Ils ont tout fait pour décrédibiliser la France Insoumise pour avoir utilisé à justice le terme « crimes de guerre » pour nommer l’attaque du Hamas, alors qu’en réalité ils n’ont fait que reprendre les termes de l’ONU. Les massacres de civils Palestiniens à Sabra et Chatila commis par les Phalanges libanaises sous le commandement de Sharon n’ont jamais été qualifiés d’actes terroristes, mais de crimes de guerre, qui peuvent ainsi être soumis aux enquêtes de la Cour Pénale Internationale et être condamnés par la justice.

Utiliser le terme « terroriste » c’est encore une fois déshumaniser les Palestiniens et leur refuser le droit à la résistance. Mais quelle arrogance ! Quelle arrogance de se penser, nous Français, comme enfants et de la Révolution et de la Résistance, en refusant aux autres le droit de se révolter, de résister ! Mais que pensent-ils ces arrogants qui nous gouvernent ? Que le peuple Palestinien doit accepter la souffrance et d’être traité comme des citoyens inférieurs sur leur propre terre ? Qu’ils se détrompent, une manifestation au centre de Gaza hier scandait « la mort et pas l’humiliation. »

« De Villepin a raison de dire  qu’ils n’arriveront jamais à bout de la cause palestinienne.« 

Ce qu’ils sont juste en train de faire, c’est de rabaisser la position de la France dans tout le Sud Global, ça veut dire la majorité de la population de cette planète, qui se soulève pour condamner le bombardement de la bande de Gaza.
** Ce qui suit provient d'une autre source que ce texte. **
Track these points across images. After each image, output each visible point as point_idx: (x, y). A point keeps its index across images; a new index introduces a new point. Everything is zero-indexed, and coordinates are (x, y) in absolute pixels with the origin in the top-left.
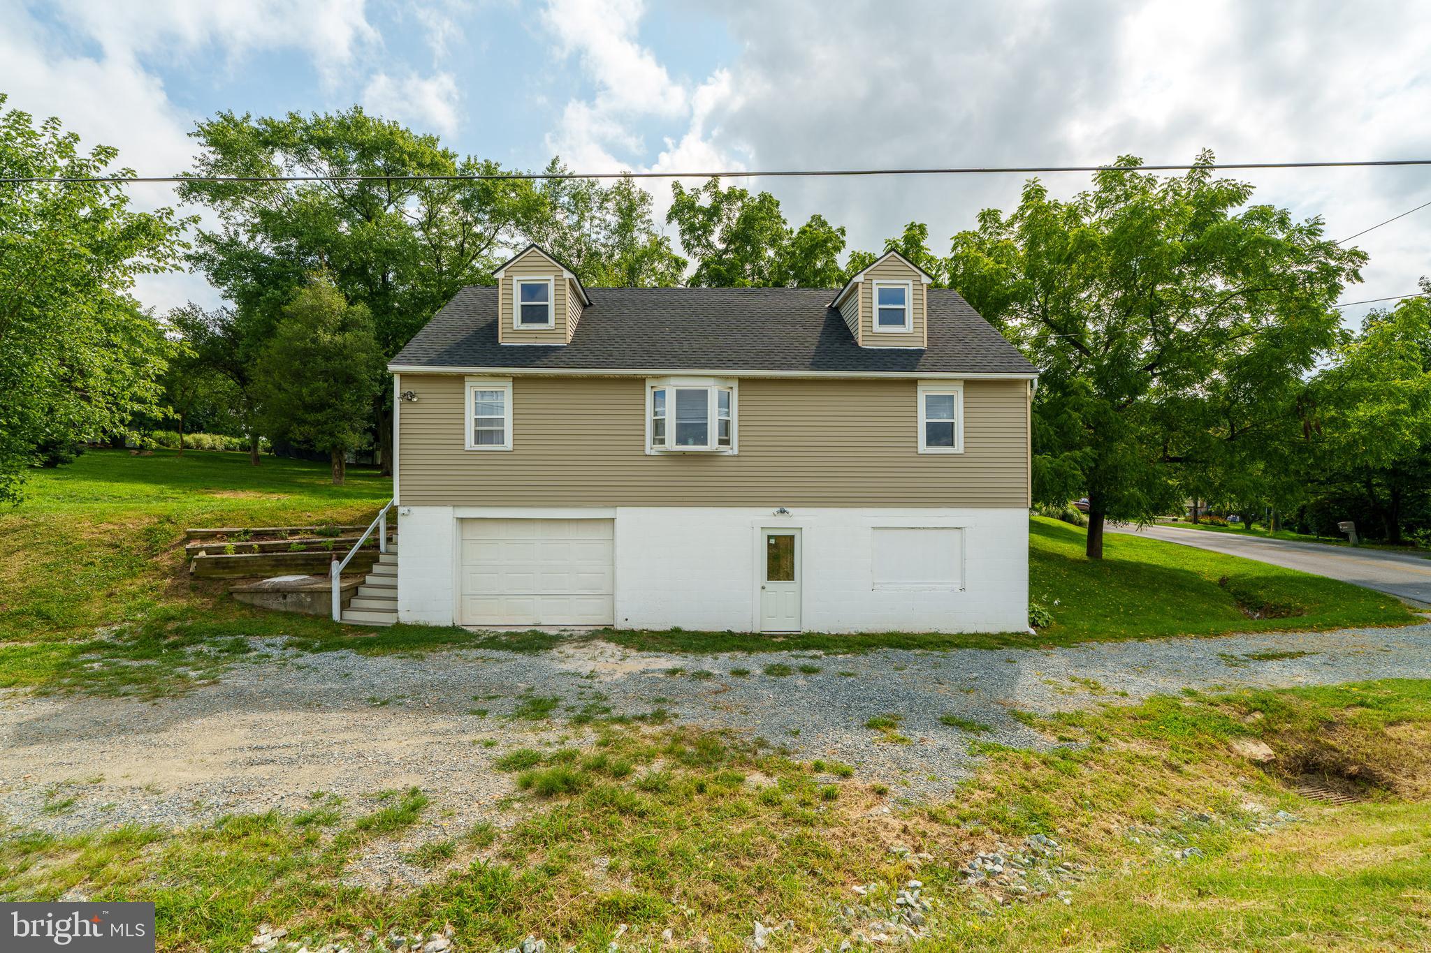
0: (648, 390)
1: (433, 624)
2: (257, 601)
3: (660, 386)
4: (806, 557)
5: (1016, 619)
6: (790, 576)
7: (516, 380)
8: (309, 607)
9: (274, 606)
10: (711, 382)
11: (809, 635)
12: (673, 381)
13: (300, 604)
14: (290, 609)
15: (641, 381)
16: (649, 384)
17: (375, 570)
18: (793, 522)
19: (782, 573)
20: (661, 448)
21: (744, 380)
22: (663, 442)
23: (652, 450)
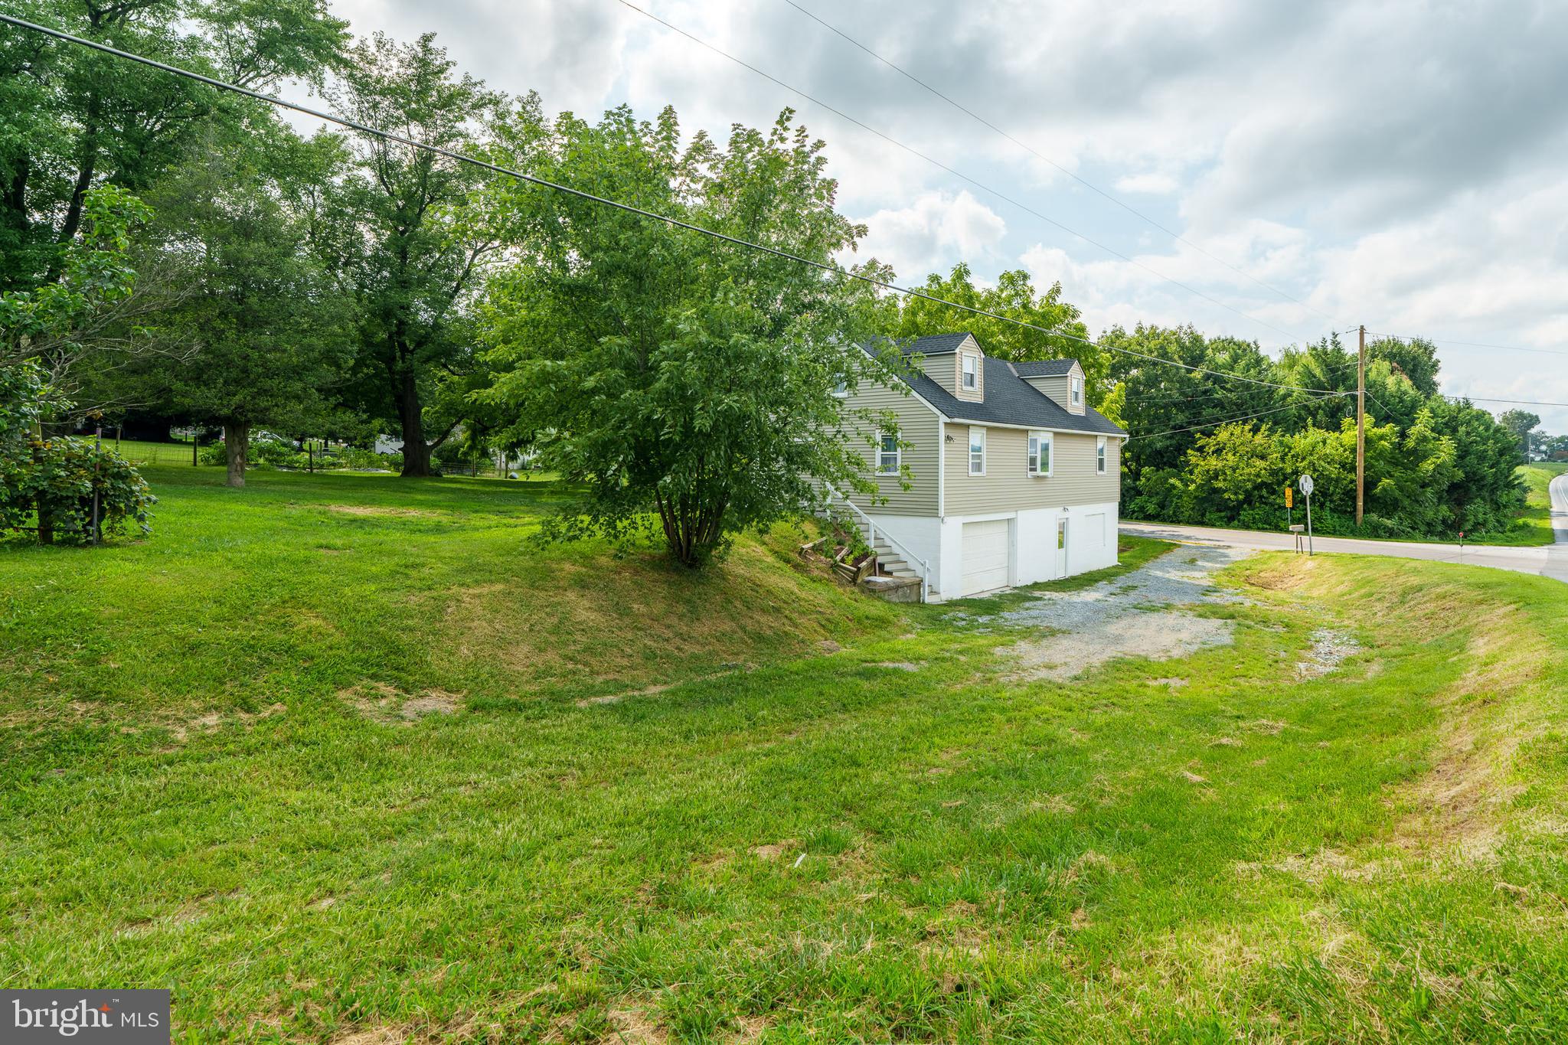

Camarades, pour continuer à défendre la cause palestinienne, n’oubliez jamais qu’il faut toujours se munir du courage certainement, mais surtout du savoir. Sinon, ils nous réduiront au silence avec leurs arguments bidons. En 2019, ils ont voulu passer une résolution assimilant l’antisionisme à l’antisémitisme. 127 universitaires et intellectuels juifs d’Israël et d’ailleurs leur ont alors adressé une tribune publiée dans Le Monde. On peut y lire : « Pour les nombreux juifs se considérant antisionistes, cet amalgame est profondément injurieux. L’antisionisme est un point de vue légitime dans l’histoire juive, et il a une longue tradition, y compris en Israël. Certains juifs s’opposent au sionisme pour des raisons religieuses, d’autres pour des raisons politiques et culturelles. De nombreuses victimes de l’Holocauste étaient antisionistes. Le projet de résolution les déshonore et offense leur mémoire ». La tribune insistait sur la nécessité de ne pas confondre racisme et critique légitime d’un Etat et de sa politique, et sur les risques d’occulter ainsi les efforts de lutte contre le vrai antisémitisme.
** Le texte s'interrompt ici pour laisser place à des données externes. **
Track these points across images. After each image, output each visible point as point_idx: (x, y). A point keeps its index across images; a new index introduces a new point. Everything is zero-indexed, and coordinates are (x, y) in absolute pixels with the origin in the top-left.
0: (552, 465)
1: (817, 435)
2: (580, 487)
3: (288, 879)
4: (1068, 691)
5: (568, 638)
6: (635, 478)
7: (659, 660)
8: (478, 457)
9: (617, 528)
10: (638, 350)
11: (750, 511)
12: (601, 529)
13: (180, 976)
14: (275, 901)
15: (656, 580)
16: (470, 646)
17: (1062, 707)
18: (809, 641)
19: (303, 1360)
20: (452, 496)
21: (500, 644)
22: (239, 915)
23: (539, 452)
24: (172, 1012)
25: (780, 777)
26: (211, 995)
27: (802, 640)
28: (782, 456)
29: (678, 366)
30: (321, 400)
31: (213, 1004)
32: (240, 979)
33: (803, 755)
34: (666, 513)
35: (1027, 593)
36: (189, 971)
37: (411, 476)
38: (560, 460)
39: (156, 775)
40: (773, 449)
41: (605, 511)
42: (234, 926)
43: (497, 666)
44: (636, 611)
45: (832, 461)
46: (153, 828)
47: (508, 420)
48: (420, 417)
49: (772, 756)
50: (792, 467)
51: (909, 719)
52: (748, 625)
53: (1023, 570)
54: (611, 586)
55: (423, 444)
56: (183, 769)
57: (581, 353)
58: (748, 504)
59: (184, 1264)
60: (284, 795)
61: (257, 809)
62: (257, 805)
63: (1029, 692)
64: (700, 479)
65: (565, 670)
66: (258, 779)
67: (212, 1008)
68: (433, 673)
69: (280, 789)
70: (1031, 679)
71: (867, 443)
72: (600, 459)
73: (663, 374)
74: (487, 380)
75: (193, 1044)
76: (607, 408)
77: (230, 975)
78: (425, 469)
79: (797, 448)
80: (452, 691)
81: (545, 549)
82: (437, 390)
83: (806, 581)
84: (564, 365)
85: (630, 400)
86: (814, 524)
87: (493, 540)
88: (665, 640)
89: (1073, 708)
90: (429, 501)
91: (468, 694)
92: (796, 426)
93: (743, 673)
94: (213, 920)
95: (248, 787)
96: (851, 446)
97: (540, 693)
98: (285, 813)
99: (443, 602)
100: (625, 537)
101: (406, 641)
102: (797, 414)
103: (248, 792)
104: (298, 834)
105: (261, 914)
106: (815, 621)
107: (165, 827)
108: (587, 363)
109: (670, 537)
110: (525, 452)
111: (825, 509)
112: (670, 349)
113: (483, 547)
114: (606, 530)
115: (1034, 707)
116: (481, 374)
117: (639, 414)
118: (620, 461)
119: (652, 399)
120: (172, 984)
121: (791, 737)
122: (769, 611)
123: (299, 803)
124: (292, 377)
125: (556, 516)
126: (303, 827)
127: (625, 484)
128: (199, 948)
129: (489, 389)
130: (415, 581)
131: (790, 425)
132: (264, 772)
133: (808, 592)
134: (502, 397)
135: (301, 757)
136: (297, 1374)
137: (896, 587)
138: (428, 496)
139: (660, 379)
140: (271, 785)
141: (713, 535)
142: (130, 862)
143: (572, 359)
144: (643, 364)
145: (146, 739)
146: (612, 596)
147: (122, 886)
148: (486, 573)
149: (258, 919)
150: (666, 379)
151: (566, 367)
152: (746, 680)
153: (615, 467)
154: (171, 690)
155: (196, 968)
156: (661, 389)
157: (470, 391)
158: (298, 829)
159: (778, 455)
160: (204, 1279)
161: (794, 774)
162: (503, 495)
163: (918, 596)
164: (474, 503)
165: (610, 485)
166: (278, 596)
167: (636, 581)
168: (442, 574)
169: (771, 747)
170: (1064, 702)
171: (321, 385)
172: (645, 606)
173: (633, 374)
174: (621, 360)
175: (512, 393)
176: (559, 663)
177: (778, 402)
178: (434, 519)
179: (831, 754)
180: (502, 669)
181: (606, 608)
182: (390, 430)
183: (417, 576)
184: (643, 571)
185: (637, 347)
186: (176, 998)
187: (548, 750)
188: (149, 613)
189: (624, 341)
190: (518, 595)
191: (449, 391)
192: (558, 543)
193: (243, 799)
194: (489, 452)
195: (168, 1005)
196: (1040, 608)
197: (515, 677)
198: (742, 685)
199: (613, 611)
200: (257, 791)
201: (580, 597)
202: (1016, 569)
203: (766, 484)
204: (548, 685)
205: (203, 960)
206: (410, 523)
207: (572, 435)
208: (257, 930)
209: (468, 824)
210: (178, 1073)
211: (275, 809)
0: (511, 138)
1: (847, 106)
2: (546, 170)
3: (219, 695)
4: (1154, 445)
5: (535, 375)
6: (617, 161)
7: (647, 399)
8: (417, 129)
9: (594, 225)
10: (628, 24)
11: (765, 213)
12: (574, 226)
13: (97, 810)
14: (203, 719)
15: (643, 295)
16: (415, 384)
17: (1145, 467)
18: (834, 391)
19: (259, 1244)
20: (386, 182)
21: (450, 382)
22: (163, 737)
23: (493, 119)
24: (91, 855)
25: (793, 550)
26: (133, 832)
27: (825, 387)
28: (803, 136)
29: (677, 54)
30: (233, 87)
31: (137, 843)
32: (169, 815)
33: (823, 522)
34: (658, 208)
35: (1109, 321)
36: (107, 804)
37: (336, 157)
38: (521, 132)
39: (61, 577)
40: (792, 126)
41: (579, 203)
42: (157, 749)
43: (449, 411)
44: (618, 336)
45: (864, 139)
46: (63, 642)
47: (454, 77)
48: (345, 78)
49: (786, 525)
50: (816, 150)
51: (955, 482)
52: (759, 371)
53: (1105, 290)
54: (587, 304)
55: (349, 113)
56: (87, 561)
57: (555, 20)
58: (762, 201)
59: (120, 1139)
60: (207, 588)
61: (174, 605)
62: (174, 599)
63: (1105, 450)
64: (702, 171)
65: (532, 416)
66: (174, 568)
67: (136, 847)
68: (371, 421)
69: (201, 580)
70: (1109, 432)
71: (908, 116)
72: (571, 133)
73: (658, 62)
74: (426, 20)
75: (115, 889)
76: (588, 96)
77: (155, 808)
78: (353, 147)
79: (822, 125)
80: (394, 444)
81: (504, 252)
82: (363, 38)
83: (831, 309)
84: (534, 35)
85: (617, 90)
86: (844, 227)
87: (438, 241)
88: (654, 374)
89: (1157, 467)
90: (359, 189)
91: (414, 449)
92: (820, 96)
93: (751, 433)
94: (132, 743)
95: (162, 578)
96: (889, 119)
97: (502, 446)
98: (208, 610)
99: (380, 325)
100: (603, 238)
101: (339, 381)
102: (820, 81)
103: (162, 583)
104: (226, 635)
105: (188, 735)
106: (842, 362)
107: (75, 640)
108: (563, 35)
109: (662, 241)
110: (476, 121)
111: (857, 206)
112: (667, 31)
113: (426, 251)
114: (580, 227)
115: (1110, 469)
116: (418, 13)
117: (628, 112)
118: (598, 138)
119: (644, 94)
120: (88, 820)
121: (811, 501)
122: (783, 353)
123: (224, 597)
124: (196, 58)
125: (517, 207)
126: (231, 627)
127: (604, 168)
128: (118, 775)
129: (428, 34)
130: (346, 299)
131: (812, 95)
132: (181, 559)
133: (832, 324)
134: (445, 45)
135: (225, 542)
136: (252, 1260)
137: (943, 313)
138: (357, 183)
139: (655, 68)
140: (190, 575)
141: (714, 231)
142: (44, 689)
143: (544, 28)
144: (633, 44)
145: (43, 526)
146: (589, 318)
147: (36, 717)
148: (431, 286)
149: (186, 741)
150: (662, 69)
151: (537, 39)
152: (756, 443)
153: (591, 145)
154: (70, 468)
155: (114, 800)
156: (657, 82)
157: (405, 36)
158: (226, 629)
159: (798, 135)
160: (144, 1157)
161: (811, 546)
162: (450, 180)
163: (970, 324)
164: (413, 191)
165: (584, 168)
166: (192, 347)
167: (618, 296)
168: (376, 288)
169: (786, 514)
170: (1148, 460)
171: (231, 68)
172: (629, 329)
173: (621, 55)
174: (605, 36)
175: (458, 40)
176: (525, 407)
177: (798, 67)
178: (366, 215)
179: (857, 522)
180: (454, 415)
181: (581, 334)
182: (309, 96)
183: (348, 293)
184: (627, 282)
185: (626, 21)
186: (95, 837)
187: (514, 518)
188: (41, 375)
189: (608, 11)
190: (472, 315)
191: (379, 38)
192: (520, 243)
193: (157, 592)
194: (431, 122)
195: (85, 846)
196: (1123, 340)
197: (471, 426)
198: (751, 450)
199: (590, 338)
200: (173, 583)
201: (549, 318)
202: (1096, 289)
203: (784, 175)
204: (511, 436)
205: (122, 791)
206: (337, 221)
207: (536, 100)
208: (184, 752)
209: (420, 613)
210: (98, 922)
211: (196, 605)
« Pour continuer à défendre la cause palestinienne, n’oubliez jamais qu’il faut toujours se munir du courage certainement, mais surtout du savoir »

Maintenant il paraît que le Sénat dépose une proposition de loi pour sanctionner l’antisionisme (NDLR déposée le 10/10/2023) Si on critique l’Etat d’Israël on risque jusqu’à cinq ans de prison et 100 000 euros d’amende. ( NDLR La proposition de loi prévoit: « Ceux qui, par les mêmes moyens, auront directement provoqué à la haine ou à la violence à l’égard de l’État d’Israël seront punis de cinq ans d’emprisonnement et de 100 000 euros d’amende. ») […]

Le déplacement des populations est reconnu comme crime contre l’humanité. Et le gouvernement macroniste est en train de parrainer ce crime. Notre responsabilité est de ne pas accepter que cela soit fait en notre nom. Battons-nous pour changer ce cours amer de l’Histoire. Battons-nous contre l’impérialisme et la ségrégation » a t-elle conclu prônant une solution à un seul Etat démocratique et laïque contrairement à la diplomatie française qui a de coutume, œuvré pour une solution à deux Etats.